Task 1
From the article on Bennett's "social obligations," list every obligation that the amendment bill places on parents who receive a benefit.

***** Selected text *****

Click this link to see the page from Truth:
Bennett’s ‘social obligations’ are unfair
By Suzannah Rowntree
Minister for Social Development Paula Bennett must be behind on her kindergarten quota.
The ministry’s ‘Supporting Vulnerable Children’ crusade pledges a 98% early childhood education attendance rate throughout the country by 2016, to say nothing of a 95% immunisation rate.
You’d think this quota would depend on the willingness of parents to comply.
But instead of trusting people to make informed decisions about surrendering their preschoolers to strangers or having them injected with chemical cocktails, Bennett’s new slew of welfare reforms makes preschool attendance and the statesponsored Well Child checks compulsory for beneficiaries.
Under the “social obligations” of the new Social Security (Benefit Categories and Work Focus) Amendment Bill, parents receiving a benefit will be compelled to send their children to an approved preschool from the age of three, ensure regular school attendance from the age of six, register children at birth with an approved healthcare providerand attend all Well Child checks.

*****

Task 2
Reproduce the part of the records that opens with their first line and closes with the line containing "- GROUP BY, HAVING", including both ends. Leave the pictures out.

***** Supplied entries *****

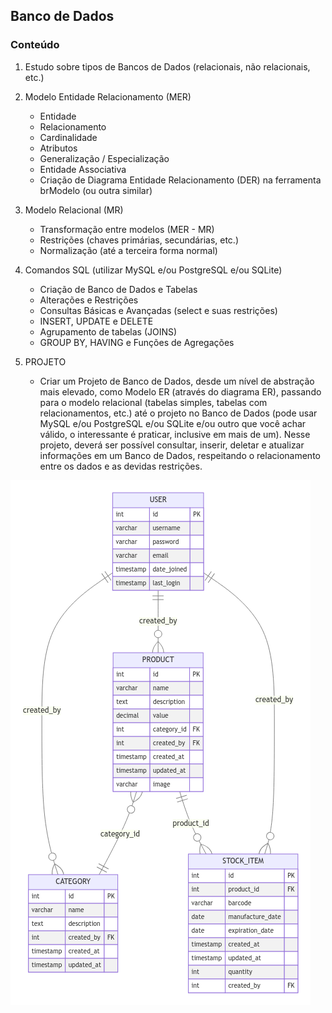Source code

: ## **Banco de Dados**

### Conteúdo
1. Estudo sobre tipos de Bancos de Dados (relacionais, não relacionais, etc.)

2. Modelo Entidade Relacionamento (MER)
    - Entidade
    - Relacionamento
    - Cardinalidade
    - Atributos
    - Generalização / Especialização
    - Entidade Associativa
    - Criação de Diagrama Entidade Relacionamento (DER) na ferramenta brModelo (ou outra similar)

3. Modelo Relacional (MR)
    - Transformação entre modelos (MER - MR)
    - Restrições (chaves primárias, secundárias, etc.)
    - Normalização (até a terceira forma normal)

4. Comandos SQL (utilizar MySQL e/ou PostgreSQL e/ou SQLite)
    - Criação de Banco de Dados e Tabelas
    - Alterações e Restrições
    - Consultas Básicas e Avançadas (select e suas restrições)
    - INSERT, UPDATE e DELETE
    - Agrupamento de tabelas (JOINS)
    - GROUP BY, HAVING e Funções de Agregações

5. PROJETO
    - Criar um Projeto de Banco de Dados, desde um nível de abstração mais elevado, como Modelo ER (através do diagrama ER), passando para o modelo relacional (tabelas simples, tabelas com relacionamentos, etc.) até o projeto no Banco de Dados (pode usar MySQL e/ou PostgreSQL e/ou SQLite e/ou outro que você achar válido, o interessante é praticar, inclusive em mais de um). Nesse projeto, deverá ser possível consultar, inserir, deletar e atualizar informações em um Banco de Dados, respeitando o relacionamento entre os dados e as devidas restrições.

![Diagrama ER](modelo-er.png)
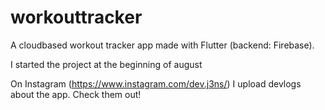 # workouttracker

A cloudbased workout tracker app made with Flutter (backend: Firebase). 

I started the project at the beginning of august

On Instagram (https://www.instagram.com/dev.j3ns/) I upload devlogs about the app. Check them out!
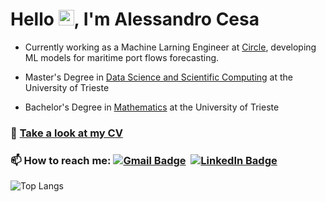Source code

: # Hello <img src="https://raw.githubusercontent.com/MartinHeinz/MartinHeinz/master/wave.gif" width="25">, I'm Alessandro Cesa

- Currently working as a Machine Larning Engineer at [Circle](https://www.circlegroup.eu/), developing ML models for maritime port flows forecasting.

-  Master's Degree in [Data Science and Scientific Computing](https://dssc.units.it/) at the University of Trieste

- Bachelor's Degree in [Mathematics](https://lauree.units.it/it/0320106203500001) at the University of Trieste


### 📄 [Take a look at my CV](https://alessandrocesats.github.io/AlessandroCesaTs/Alessandro_Cesa_CV.pdf)

### 📫 How to reach me: [![Gmail Badge](https://img.shields.io/badge/-Gmail-red?style=flat-square&logo=gmail&logoColor=white&link=mailto:alessandro.cesa22@gmail.com)](mailto:)&nbsp; [![LinkedIn Badge](https://img.shields.io/badge/-Linkedin-0072b1?style=flat-square&logo=linkedin&logoColor=white)](https://www.linkedin.com/in/alessandro-cesa-60033b310/)

<picture>
  <source media="(prefers-color-scheme: dark)" srcset="https://github-readme-stats.vercel.app/api/top-langs/?username=AlessandroCesaTs&size_weight=0.5&count_weight=0.5&layout=compact&theme=dark&hide_border=true" />
  <source media="(prefers-color-scheme: light)" srcset="https://github-readme-stats.vercel.app/api/top-langs/?username=AlessandroCesaTs&size_weight=0.5&count_weight=0.5&layout=compact&theme=default&hide_border=true" />
  <img alt="Top Langs" src="https://github-readme-stats.vercel.app/api/top-langs/?username=AlessandroCesaTs&layout=compact&theme=default" />
</picture>
<!--![Top Langs](https://github-readme-stats.vercel.app/api/top-langs/?username=AlessandroCesaTs&layout=compact&theme=dark) -->


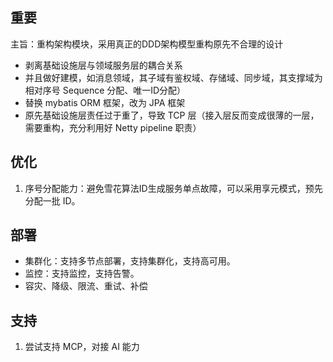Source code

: ## 重要

主旨：重构架构模块，采用真正的DDD架构模型重构原先不合理的设计

- 剥离基础设施层与领域服务层的耦合关系
- 并且做好建模，如消息领域，其子域有鉴权域、存储域、同步域，其支撑域为相对序号 Sequence 分配、唯一ID分配）
- 替换 mybatis ORM 框架，改为 JPA 框架
- 原先基础设施层责任过于重了，导致 TCP 层（接入层反而变成很薄的一层，需要重构，充分利用好 Netty pipeline 职责）


## 优化

1. 序号分配能力：避免雪花算法ID生成服务单点故障，可以采用享元模式，预先分配一批 ID。

## 部署

- 集群化：支持多节点部署，支持集群化，支持高可用。
- 监控：支持监控，支持告警。
- 容灾、降级、限流、重试、补偿

## 支持

1. 尝试支持 MCP，对接 AI 能力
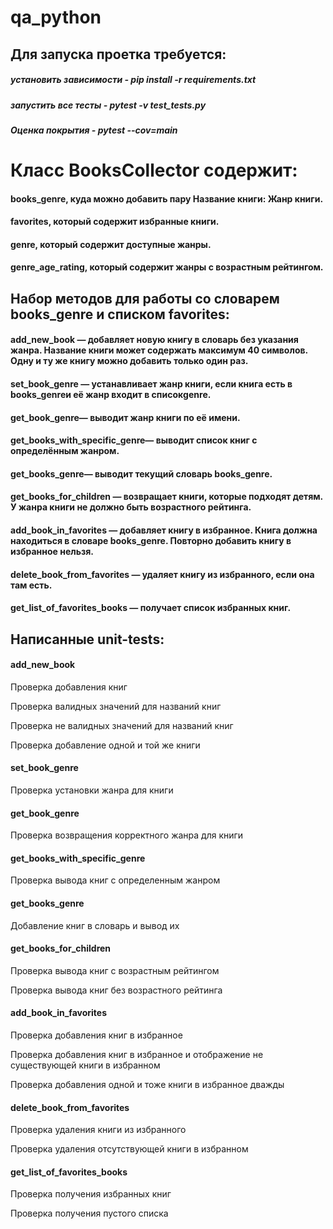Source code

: # qa_python

## Для запуска проетка требуется:

##### установить зависимости - pip install -r requirements.txt

##### запустить все тесты - pytest -v test_tests.py

##### Оценка покрытия -  pytest --cov=main
Класс BooksCollector содержит:
===========
#### **books_genre**, куда можно добавить пару Название книги: Жанр книги.
#### favorites, который содержит избранные книги.
#### genre, который содержит доступные жанры.
#### genre_age_rating, который содержит жанры с возрастным рейтингом.
## Набор методов для работы со словарем books_genre и списком favorites:
#### add_new_book — добавляет новую книгу в словарь без указания жанра. Название книги может содержать максимум 40 символов. Одну и ту же книгу можно добавить только один раз.
#### set_book_genre — устанавливает жанр книги, если книга есть в books_genreи её жанр входит в списокgenre.
#### get_book_genre— выводит жанр книги по её имени.
#### get_books_with_specific_genre— выводит список книг с определённым жанром.
#### get_books_genre— выводит текущий словарь books_genre.
#### get_books_for_children — возвращает книги, которые подходят детям. У жанра книги не должно быть возрастного рейтинга.
#### add_book_in_favorites — добавляет книгу в избранное. Книга должна находиться в словаре books_genre. Повторно добавить книгу в избранное нельзя.
#### delete_book_from_favorites — удаляет книгу из избранного, если она там есть.
#### get_list_of_favorites_books — получает список избранных книг.

## Написанные unit-tests:

#### **add_new_book**

Проверка добавления книг

Проверка валидных значений для названий книг

Проверка не валидных значений для названий книг

Проверка добавление одной и той же книги

#### **set_book_genre**

Проверка установки жанра для книги

#### **get_book_genre**

Проверка возвращения корректного жанра для книги

#### **get_books_with_specific_genre**

Проверка вывода книг с определенным жанром

#### **get_books_genre**

Добавление книг в словарь и вывод их

#### **get_books_for_children** 

Проверка вывода книг с возрастным рейтингом

Проверка вывода книг без возрастного рейтинга

#### **add_book_in_favorites**

Проверка добавления книг в избранное 

Проверка добавления книг в избранное и отображение не существующей книги в избранном

Проверка добавления одной и тоже книги в избранное дважды

#### **delete_book_from_favorites**

Проверка удаления книги из избранного

Проверка удаления отсутствующей книги в избранном

#### **get_list_of_favorites_books**

Проверка получения избранных книг

Проверка получения пустого списка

*****

Exercise answer 1
- Send their children to an approved preschool from the age of three
- Ensure regular school attendance from the age of six
- Register children at birth with an approved healthcare provider
- Attend all Well Child checks

Exercise answer 2
Source code

: ## **Banco de Dados**

### Conteúdo
1. Estudo sobre tipos de Bancos de Dados (relacionais, não relacionais, etc.)

2. Modelo Entidade Relacionamento (MER)
    - Entidade
    - Relacionamento
    - Cardinalidade
    - Atributos
    - Generalização / Especialização
    - Entidade Associativa
    - Criação de Diagrama Entidade Relacionamento (DER) na ferramenta brModelo (ou outra similar)

3. Modelo Relacional (MR)
    - Transformação entre modelos (MER - MR)
    - Restrições (chaves primárias, secundárias, etc.)
    - Normalização (até a terceira forma normal)

4. Comandos SQL (utilizar MySQL e/ou PostgreSQL e/ou SQLite)
    - Criação de Banco de Dados e Tabelas
    - Alterações e Restrições
    - Consultas Básicas e Avançadas (select e suas restrições)
    - INSERT, UPDATE e DELETE
    - Agrupamento de tabelas (JOINS)
    - GROUP BY, HAVING e Funções de Agregações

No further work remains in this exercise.